**Text section**.
──────

Working safely in a laboratory

laboratoryDid you know that over 500,000 workers are employed in laboratories in the US? It’s an environment that can be dangerous to work in, but there are some simple steps you can take to minimize any risk.

Laboratory workers are frequently exposed to a number of risks and potential hazards including chemical, physical and biological. Lab safety is closely monitored and governed by local, state and federal regulations and the main standard used to test and calibrate laboratories is the IEC 17025 – a benchmark of excellence for all laboratories and the basis of an accreditation from an accredited body.

The Occupational Safety and Health Administration, (OSHA), has worked hard over the last few years to make labs a safer place to work.

What are my rights?
Employers have a responsibility to provide their employees with a safe workplace and working conditions that are free from known dangers. Employees are free to raise any concerns about health and safety or report an injury without fear of retribution from their employers.

Personal Protective Equipment (PPE)
Employers must pay for, and supply, suitable PPE and ensure it is worn wherever there is a hazard. In order to assess what potential hazards there may be, employers must complete a full assessment of the workplace before issuing the correct equipment to cover the appropriate body parts, including arms, legs, face and head.

Chemical Hazards
Be aware of any chemical hazards that present a threat either physically or to health. Laboratory chemicals can contain cancer causing agents and toxins that could affect the liver, kidney and nervous systems.

Formaldehyde is one of the most commonly used hazardous chemicals in laboratories and employees should be protected against the harmful effects of this.

Each laboratory must identify which hazardous chemicals are likely to be encountered by its staff and chemical containers should be clearly labelled.

──────

**Data to examine**.

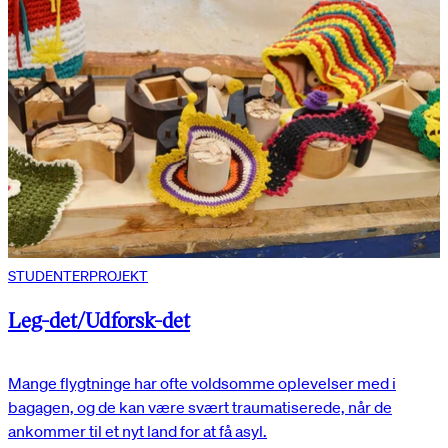
STUDENTERPROJEKT
Leg-det/Udforsk-det
Mange flygtninge har ofte voldsomme oplevelser med i
bagagen, og de kan være svært traumatiserede, når de
ankommer til et nyt land for at få asyl.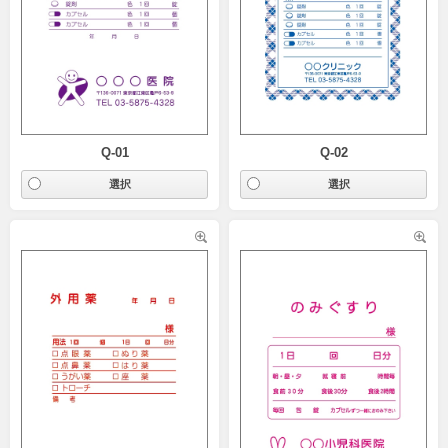
Q-01
Q-02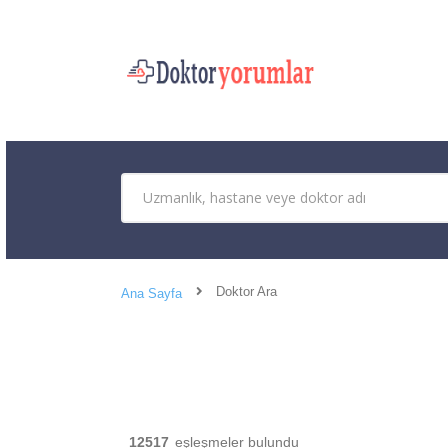
Doktor Ara
Ana Sayfa
12517
eşleşmeler bulundu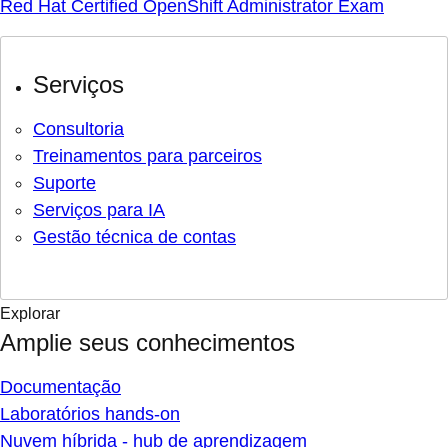
Red Hat Certified OpenShift Administrator Exam
Serviços
Consultoria
Treinamentos para parceiros
Suporte
Serviços para IA
Gestão técnica de contas
Explorar
Amplie seus conhecimentos
Documentação
Laboratórios hands-on
Nuvem híbrida - hub de aprendizagem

──────

**Tasks and exercises**.
**1.** In the laboratory safety text, reproduce the passage that begins at "Personal Protective Equipment" and stops after "and nervous systems.", substituting "protective gear" for "PPE".
**2.** Carry the laboratory safety text forward from its final sentence.

**Answer section**.
**1.**
Personal Protective Equipment (protective gear)
Employers must pay for, and supply, suitable protective gear and ensure it is worn wherever there is a hazard. In order to assess what potential hazards there may be, employers must complete a full assessment of the workplace before issuing the correct equipment to cover the appropriate body parts, including arms, legs, face and head.

Chemical Hazards
Be aware of any chemical hazards that present a threat either physically or to health. Laboratory chemicals can contain cancer causing agents and toxins that could affect the liver, kidney and nervous systems.

**2.**
One of the most commonly found chemicals that the lab worker might encounter during his day-to-day job is latex. Latex is a plant protein that can cause severe allergies and sensitivities. It can cause anything from contact dermatitis to a life-threatening reaction.

Once a worker becomes allergic to latex, special precautions should be taken to prevent exposure. However, if the allergy is severe, latex should be avoided completely wherever possible.

Physical Hazards
Laboratory workers are frequently exposed to a number of physical hazards that could affect their long-term health. These include radiation, noise hazards and ergonomic problems in later life.

The repetitive motion of some lab tasks, such as pipetting and working with microscopes, can cause injury over time or when muscles are stressed and inflamed. Employers should take measures to ensure these risks are minimized in order to improve workers comfort, increase productivity and job satisfaction.

Noise is also an issue from a wide variety of sources – labs can often be very loud places to work. Noise exposure assessments should be carried out to establish whether they exceed the recommended threshold for safe noise levels. The potential dangers of exposure to continuous noise include: Depression, reduced concentration and productivity, and an increase in the number of errors made.